The Wall Street Journal reports that the Federal Reserve is looking to adjust margin requirements on “securities-financing transactions” in an effort to address concerns over “shadow banking.” Fed Governor Daniel Tarullo last month said that the new rules would apply to “repo, reverse repo, securities lending and borrowing, and securities margin lending--transactions that are the lifeblood of many kinds of shadow banks.” However, the article notes that the rules will exempt transactions using Treasurys and U.S. agency securities as collateral, which account for more than two-thirds of securities-financing transactions.

In a speech last month, Federal Reserve Vice Chair Stanley Fischer suggested that “more stringent regulation of the banking sector may push short-term financing activities to less regulated entities” and thus new rules applicable to all market participants are needed to limit “regulatory arbitrage.” Similarly, Tarullo argued that the margin requirements “would serve as a mechanism for limiting the build-up of leverage in the financial system.”  Also reducing regulatory arbitrage is a global agreement reached late last year where regulators from 25 other economies agreed to adopt similar rules to prevent firms from moving the transactions offshore. Critics, however, are concerned that the margin requirements could further limit liquidity, particularly during periods of market stress.

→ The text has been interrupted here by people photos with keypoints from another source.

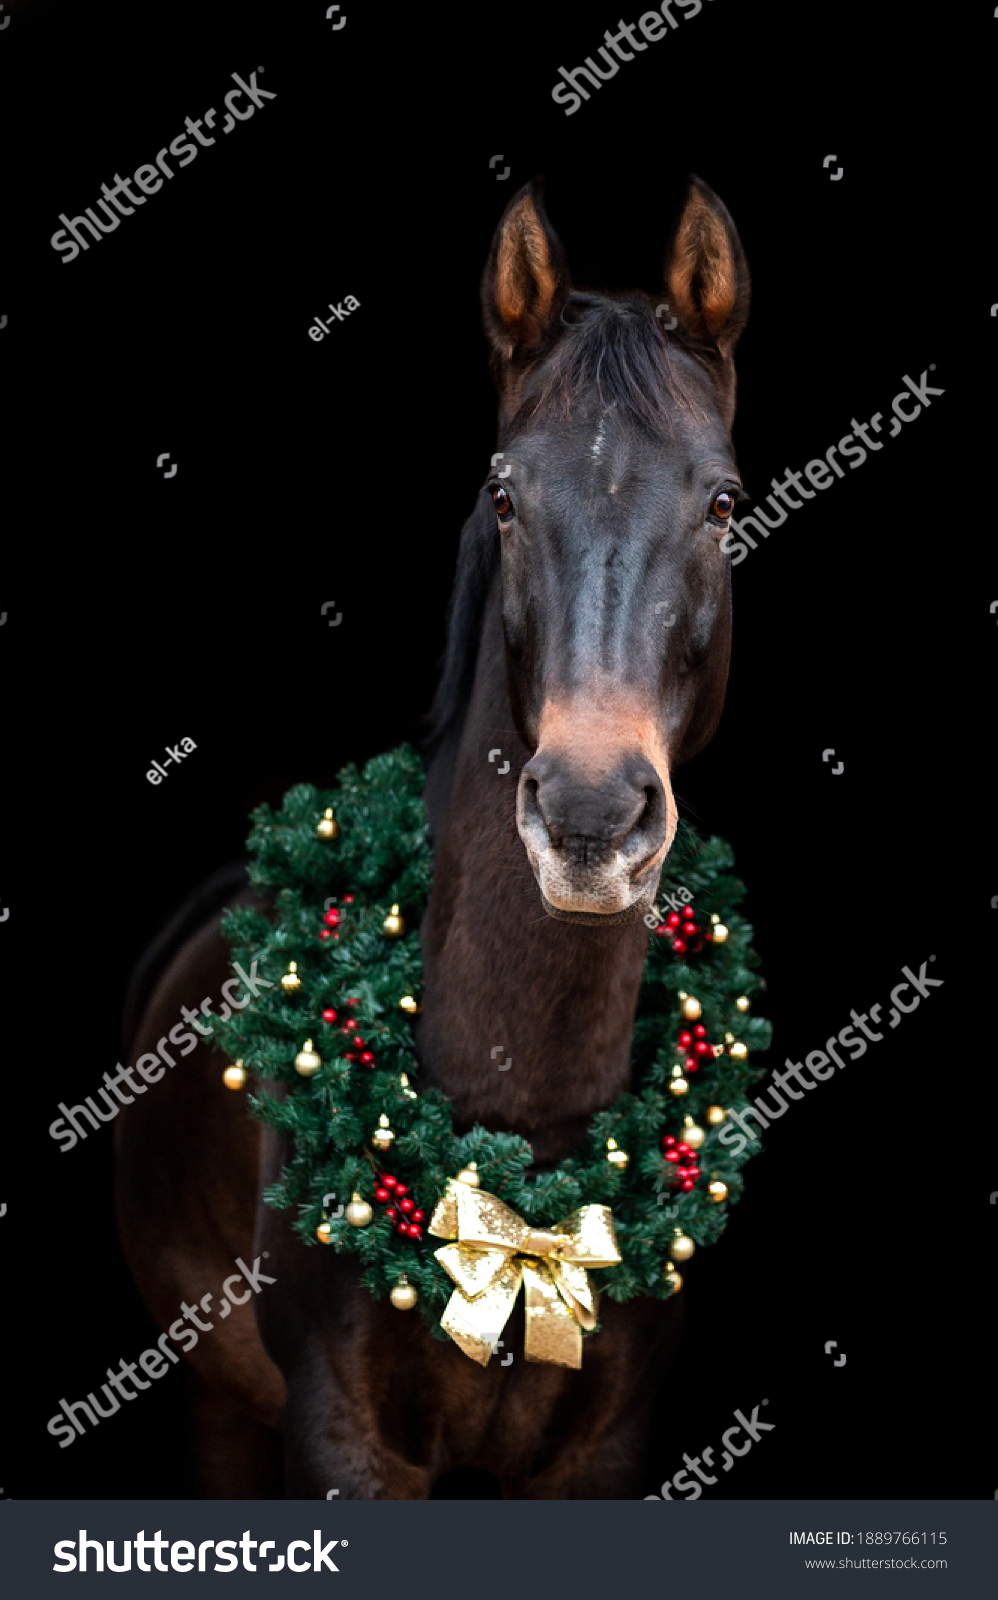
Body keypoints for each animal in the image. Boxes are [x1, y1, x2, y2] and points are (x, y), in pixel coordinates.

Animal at [115, 175, 748, 1497]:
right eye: (503, 495)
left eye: (721, 502)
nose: (588, 817)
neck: (525, 1148)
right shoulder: (344, 1437)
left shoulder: (602, 1448)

The Fed’s power to act in this area stems from provisions in the Securities Exchange Act of 1934, though it has not exercised the power since the mid-1970’s, according to the Wall Street Journal. The article noted that “[b]y the 1980s, policy makers considered such powers obsolete, as increasingly sophisticated investors found ways around the requirements, and Washington had come to embrace a greater deference to Wall Street.” The Wall Street Journal reports that Federal Reserve believes that the new margin requirements “are one of the few tools available to curb some of the destabilizing excesses exposed during the 2008 financial collapse.”